For Pregnant Women, Air Pollution Is Just As Bad As Smoking, Study Warns

After a family member of Dr. Matthew Fuller’s had a miscarriage, the researcher at the University of Utah in Salt Lake City started thinking things over in his mind, particularly as it related to his field of emergency medicine.

The family member’s miscarriage had occurred after that individual had been in an area where air pollution had been particularly bad that year.

“That triggered the question in my mind” of whether pollution played a role in the event, he said, according to a report from the Guardian. “[T]hen I started noticing anecdotally that I was seeing spikes in miscarriage numbers in the emergency department during and after [pollution spikes].”
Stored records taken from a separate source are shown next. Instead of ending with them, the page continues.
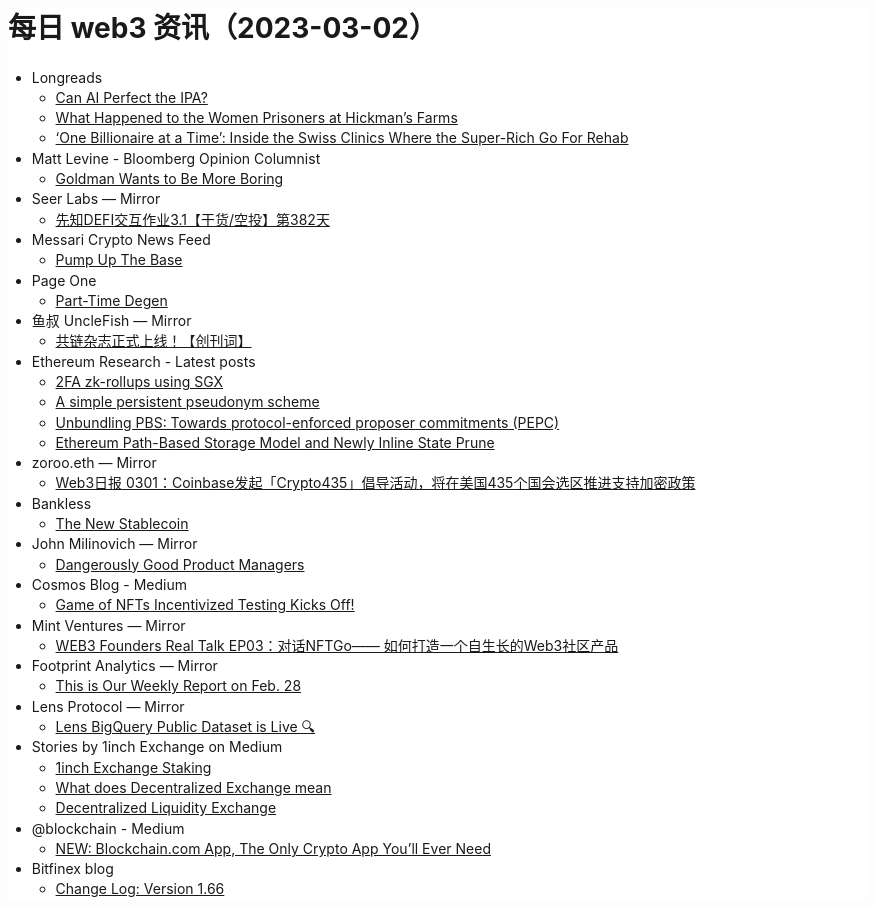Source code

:# 每日 web3 资讯（2023-03-02）

- Longreads
  - [Can AI Perfect the IPA?](https://longreads.com/2023/03/01/can-ai-perfect-the-ipa/)
  - [What Happened to the Women Prisoners at Hickman’s Farms](https://longreads.com/2023/03/01/what-happened-to-the-women-prisoners-at-hickmans-farms/)
  - [‘One Billionaire at a Time’: Inside the Swiss Clinics Where the Super-Rich Go For Rehab](https://longreads.com/2023/03/01/one-billionaire-at-a-time-inside-the-swiss-clinics-where-the-super-rich-go-for-rehab/)
- Matt Levine - Bloomberg Opinion Columnist
  - [Goldman Wants to Be More Boring](https://www.bloomberg.com/opinion/articles/2023-03-01/goldman-wants-to-be-more-boring)
- Seer Labs — Mirror
  - [先知DEFI交互作业3.1【干货/空投】第382天](https://mirror.xyz/seerlabs.eth/9Av71Ove67h2pDxoFgWx6MHQyyB4vLQtDLIdkxxIHWg)
- Messari Crypto News Feed
  - [Pump Up The Base](https://messari.io/article/pump-up-the-base)
- Page One
  - [Part-Time Degen](https://pageone.gg/p/part-time-degen)
- 鱼叔 UncleFish — Mirror
  - [共链杂志正式上线！【创刊词】](https://mirror.xyz/0xA6DDeA5E7a4eF5c680200BF37984A06c6CFb123D/FEIOavEaNswze5-njAXItYKUj8BL0iZgU8CSX_53UJ8)
- Ethereum Research - Latest posts
  - [2FA zk-rollups using SGX](https://ethresear.ch/t/2fa-zk-rollups-using-sgx/14462/11)
  - [A simple persistent pseudonym scheme](https://ethresear.ch/t/a-simple-persistent-pseudonym-scheme/14930/1)
  - [Unbundling PBS: Towards protocol-enforced proposer commitments (PEPC)](https://ethresear.ch/t/unbundling-pbs-towards-protocol-enforced-proposer-commitments-pepc/13879/10)
  - [Ethereum Path-Based Storage Model and Newly Inline State Prune](https://ethresear.ch/t/ethereum-path-based-storage-model-and-newly-inline-state-prune/14932/1)
- zoroo.eth — Mirror
  - [Web3日报 0301：Coinbase发起「Crypto435」倡导活动，将在美国435个国会选区推进支持加密政策](https://mirror.xyz/zoroo.eth/cw0dh8pk7eIsN7OdxnfoG0L4W7EjIDjEVvBsk28Cj-k)
- Bankless
  - [The New Stablecoin](https://newsletter.banklesshq.com/p/the-new-stablecoin)
- John Milinovich — Mirror
  - [Dangerously Good Product Managers](https://mirror.xyz/jrm.eth/_WdQhoixfR0ld2JSvd_iKkcI7-87uQOShq1N-ak2P1k)
- Cosmos Blog - Medium
  - [Game of NFTs Incentivized Testing Kicks Off!](https://blog.cosmos.network/game-of-nfts-incentivized-testing-kicks-off-c4ce529b4922?source=rss----6c5d35b77e13---4)
- Mint Ventures — Mirror
  - [WEB3 Founders Real Talk EP03：对话NFTGo—— 如何打造一个自生长的Web3社区产品](https://mirror.xyz/mintventures.eth/lPR69zw7H_qNcGV2q5qgDNM7Uus-mUIr5HnqujsZdO4)
- Footprint Analytics — Mirror
  - [This is Our Weekly Report on Feb. 28](https://mirror.xyz/0x0A9ee078998e6ECe11e1FF75fCbc7BeD5be005bB/AOjypfUEkKsZBmG1GyeDkGkGKZKXgoO1D5zYKKkWFMw)
- Lens Protocol — Mirror
  - [Lens BigQuery Public Dataset is Live 🔍](https://mirror.xyz/lensprotocol.eth/L-VyE549sOOdi4nBgos6XNAUgf3H1oErfkAtndU6RHY)
- Stories by 1inch Exchange on Medium
  - [1inch Exchange Staking](https://1inch-exchange.medium.com/1inch-exchange-staking-eff3bd888523?source=rss-c4f4cadf8a31------2)
  - [What does Decentralized Exchange mean](https://medium.com/decentralized-exchange/what-does-decentralized-exchange-mean-db4b7b3dca32?source=rss-c4f4cadf8a31------2)
  - [Decentralized Liquidity Exchange](https://medium.com/decentralized-exchange/decentralized-liquidity-exchange-af7d3d757df5?source=rss-c4f4cadf8a31------2)
- @blockchain - Medium
  - [NEW: Blockchain.com App, The Only Crypto App You’ll Ever Need](https://medium.com/blockchain/new-blockchain-com-app-the-only-crypto-app-youll-ever-need-a4ea497f8f21?source=rss----8ac49aa8fe03---4)
- Bitfinex blog
  - [Change Log: Version 1.66](https://blog.bitfinex.com/changelogs/change-log-version-1-66/)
Fuller is part of a broader team of researchers that sought to find out whether air pollution plays a bigger role in some individuals’ miscarriages. The findings of their study were consistent with previous investigations that said air pollution, particularly from nitrogen dioxide, played a direct part in the number of miscarriages in an overly populated area.

The team’s research, however, shed new light on the matter: short-term exposure is just as bad as long-term exposure, they discovered.

Being in close proximity to air pollution, even for a short period of time, had detrimental health affects, Fuller explained.

“If you compare that increase in risk to other studies on environmental effects on the fetus, it’s akin to tobacco smoke in first trimester pregnancy loss,” he added.

Nitrogen dioxide was determined to be one of the main factors in determining which pollutants were causing more miscarriages. The chemical is common in the burning of diesel fuel, and thus is found more often in city centers and largely populated areas.

Fuller and his team of researches made suggestions in their study, including the goal of decreasing toxic chemicals into the atmosphere itself.

Beyond that, Fuller made a few more suggestions that pregnant women could undertake, including staying in the house and not exerting themselves on days when pollution levels were higher. Women could also buy indoor air filters while they’re inside on these days.

“But in the developing world these are luxuries many people can’t afford,” he added.

Air pollution is a problem that prematurely ends the lives of millions around the world each year. More than 4.2 million people die each year due to the effects of outdoor air pollution, according to statistics compiled by the World Health Organization. Another 3.8 million die from the effects of indoor air pollutants.